Significant differences were observed in course of diseases, leukocyte count, and C-reactive protein between single and co-infections (Table II). There was no significant difference in Neutrophil, Lymphocyte, Platelet, Serum lactate dehydrogenase (LDH), Serum Creatine kinase (CK) and Serum Alanine amino-transferase (ALT) between patients with single infections and those who with co-infection (Table II). Hospital stay of children with single infections was shorter as compared to those with than bacterial co-infections (Table II).

Web Table I presents the results of univariate and multivariate Cox's regression analysis for various factors affecting hospital stay more than 7 days. Age was an important factor affecting hospital stay. Unilobar or Multilobar pneumonia was another important factors. Mixed infections and severe pneumonia also contributed to prolonged hospital stay

Discussion

In this retrospective study from China, 2% of children with MPP were infected with another bacterial pathogen. S. pneumoniae was the leading cause of bacterial co-infection. Co-infections led to more disease severity in children with MPP compared with single infections.

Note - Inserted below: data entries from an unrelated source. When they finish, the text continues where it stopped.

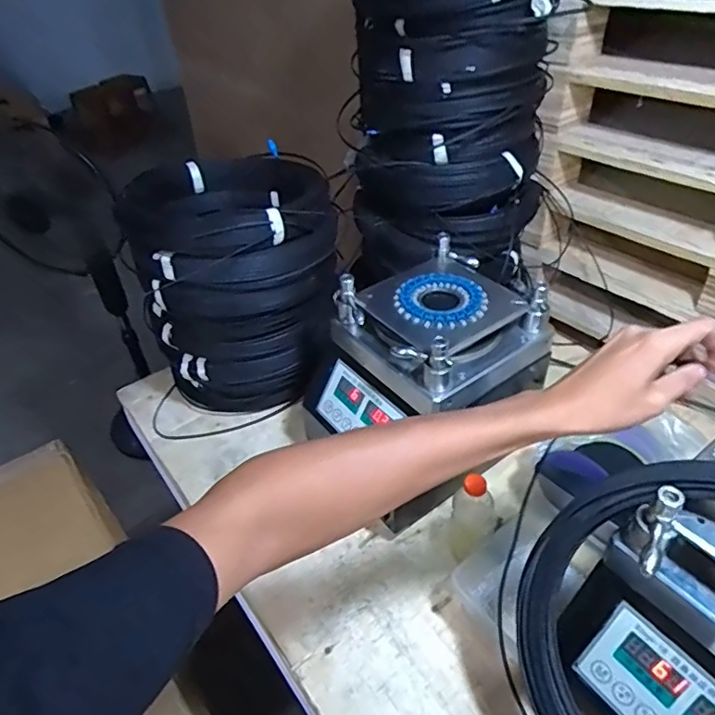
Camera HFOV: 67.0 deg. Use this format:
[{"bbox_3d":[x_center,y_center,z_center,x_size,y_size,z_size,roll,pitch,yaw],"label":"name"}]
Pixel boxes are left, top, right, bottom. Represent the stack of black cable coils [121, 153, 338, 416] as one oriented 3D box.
[{"bbox_3d":[-0.191,-0.126,0.918,0.298,0.331,0.336,-13,40,-9],"label":"stack of black cable coils"}]

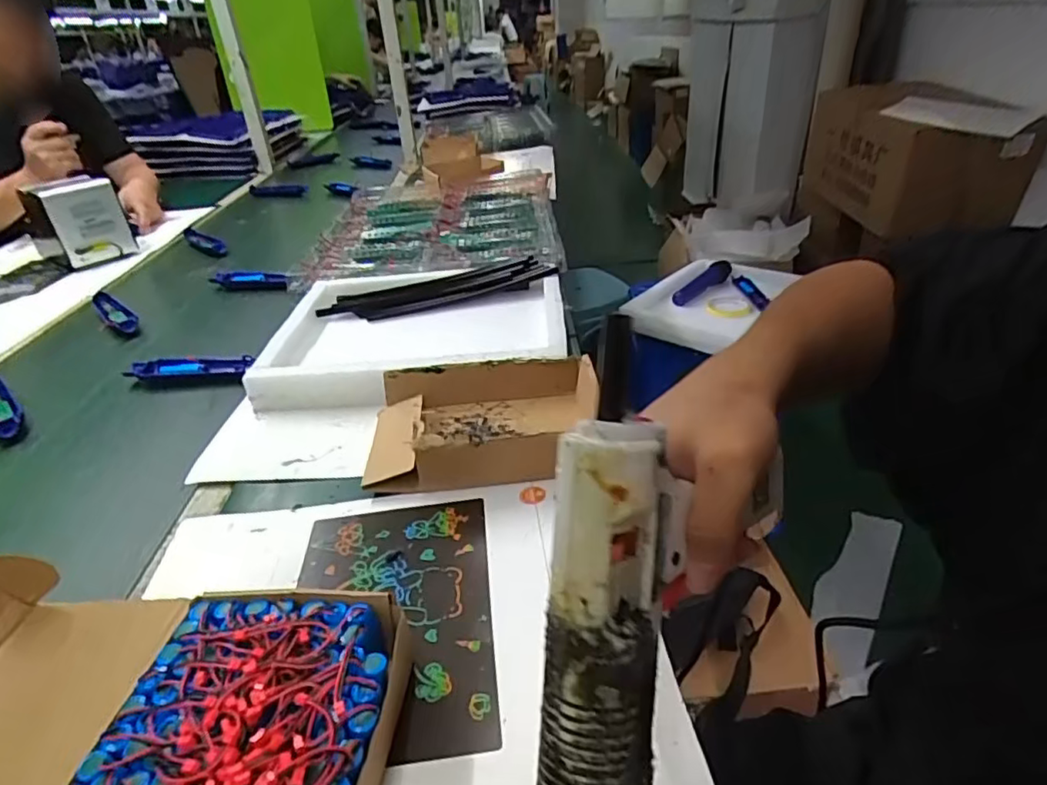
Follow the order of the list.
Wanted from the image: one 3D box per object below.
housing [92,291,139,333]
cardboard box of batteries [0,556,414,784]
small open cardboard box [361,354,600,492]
[{"bbox_3d":[-0.633,-0.123,0.932,0.034,0.022,0.170,-29,40,-35],"label":"housing"},{"bbox_3d":[-0.221,0.186,0.332,0.310,0.069,0.172,3,32,9],"label":"cardboard box of batteries"},{"bbox_3d":[-0.036,0.027,0.586,0.212,0.063,0.152,-3,32,0],"label":"small open cardboard box"}]

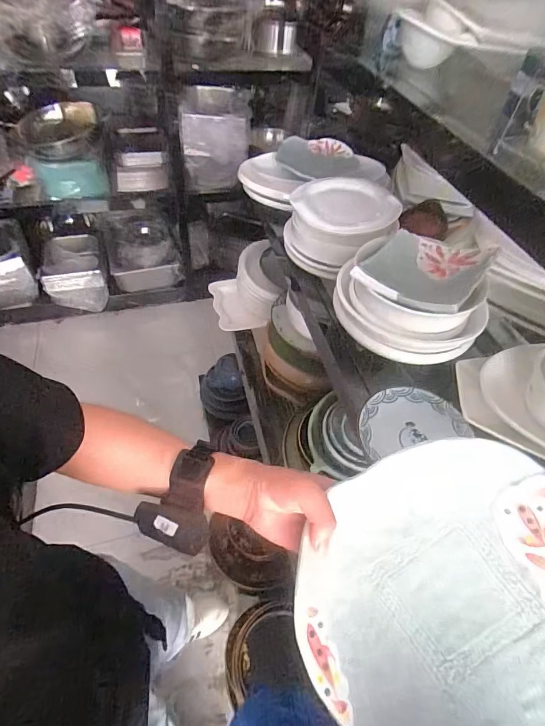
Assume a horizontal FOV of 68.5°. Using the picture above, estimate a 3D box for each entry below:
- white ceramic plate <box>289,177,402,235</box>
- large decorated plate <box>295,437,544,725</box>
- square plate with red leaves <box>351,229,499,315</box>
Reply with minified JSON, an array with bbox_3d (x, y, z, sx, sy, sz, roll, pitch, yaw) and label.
[{"bbox_3d":[0.145,-0.316,0.803,0.170,0.030,0.228,-33,51,-12],"label":"white ceramic plate"},{"bbox_3d":[0.144,0.186,0.313,0.241,0.022,0.230,-2,76,10],"label":"large decorated plate"},{"bbox_3d":[0.241,-0.148,0.646,0.174,0.040,0.183,27,53,17],"label":"square plate with red leaves"}]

There were several limitations to our study. First, nearly all children in our study received antibiotic treatment. This may have affected the results of bacterial culture. Second, we did not study co-infection with viruses.

Frequency of co-infections in our study was lesser than that seen in few other reports from China [10,11]. This could be related to inclusion of viruses as cause of co-infectioin in these studies. The distribution and age categorization of various bactria isolated in our study is in general similar to other reports from developing countries [12,13].

We conclude that bacterial co-infections are relatively uncommon in M. pneumoniae pneumonia. S. pneumoniae is the most common cause of bacterial infection in M. pneumoniae pneumonia.

Contributors: SQ: prepared the manuscript and performed the statistical analysis. SQ: critically revised the manuscript; KLS: contributed to conception and design; BPX: critically revised the manuscript.

Funding: China National Clinical Research Center for Respiratory Disease Fund (grant number 2013BAI09B11); Competing interest: None stated.


What This Study Adds?

• About 2% of children with Myloplasma pneumoniae pneumonia may have bacterial co-infection.